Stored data
......

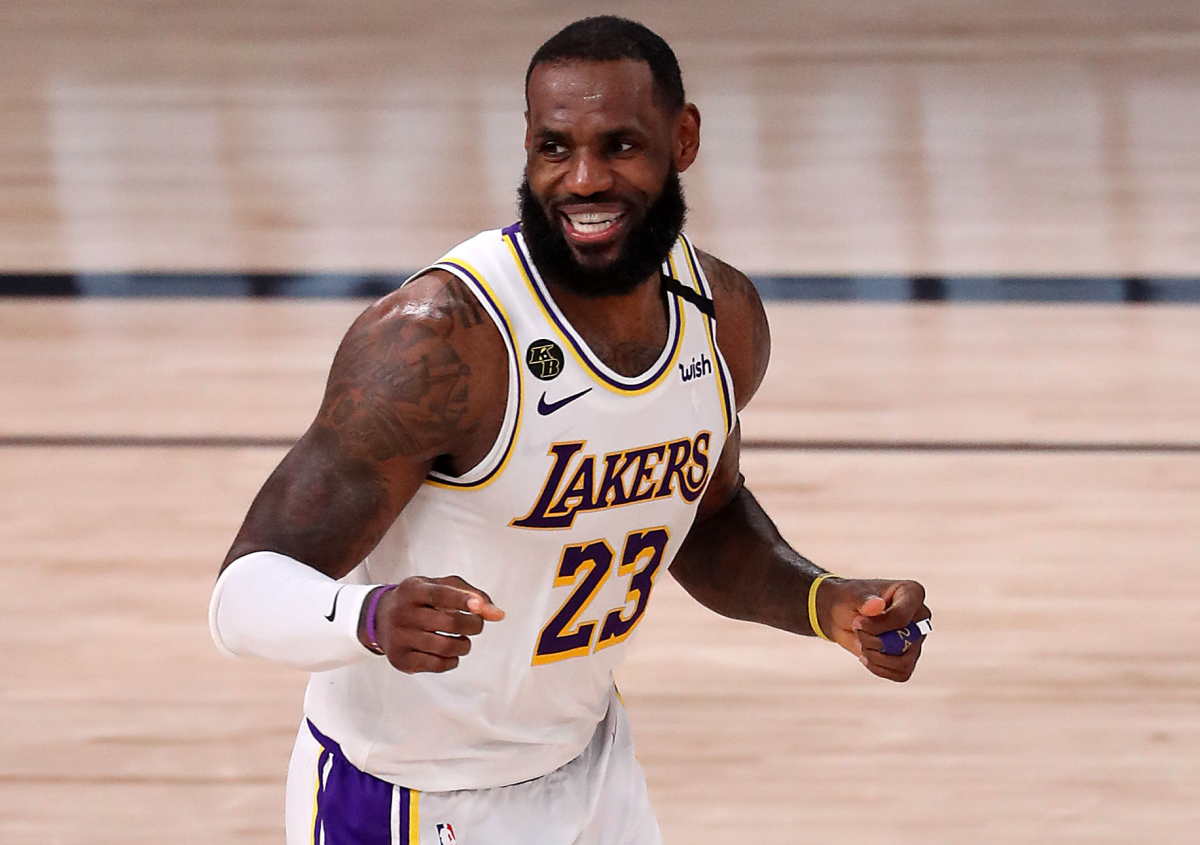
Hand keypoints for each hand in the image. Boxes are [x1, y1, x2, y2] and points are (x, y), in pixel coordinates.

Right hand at [360, 575, 504, 673]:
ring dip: (464, 645)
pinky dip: (452, 661)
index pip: (440, 594)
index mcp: (413, 590)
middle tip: (476, 624)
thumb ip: (472, 595)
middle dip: (473, 625)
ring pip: (445, 647)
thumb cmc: (419, 600)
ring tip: (463, 640)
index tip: (479, 605)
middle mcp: (402, 613)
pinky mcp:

......

Directions for this task: Every line above is to be written out unchanged, with the pictures omitted.

Answer to this task:
Hand keypoints for each hand in the image. Boxes are [x1, y1, x2, y2] and points are (x, y), in pixel coordinates.

Right hand at [360, 575, 504, 673]:
ring dip: (464, 645)
pinky dip: (452, 661)
index pip: (440, 594)
index mcp: (413, 590)
middle tip: (476, 624)
thumb ip: (472, 595)
middle dip: (473, 625)
ring pip: (445, 647)
thumb cmc: (419, 600)
ring tip: (463, 640)
index tip: (479, 605)
middle mcp: (402, 613)
pinky mcp:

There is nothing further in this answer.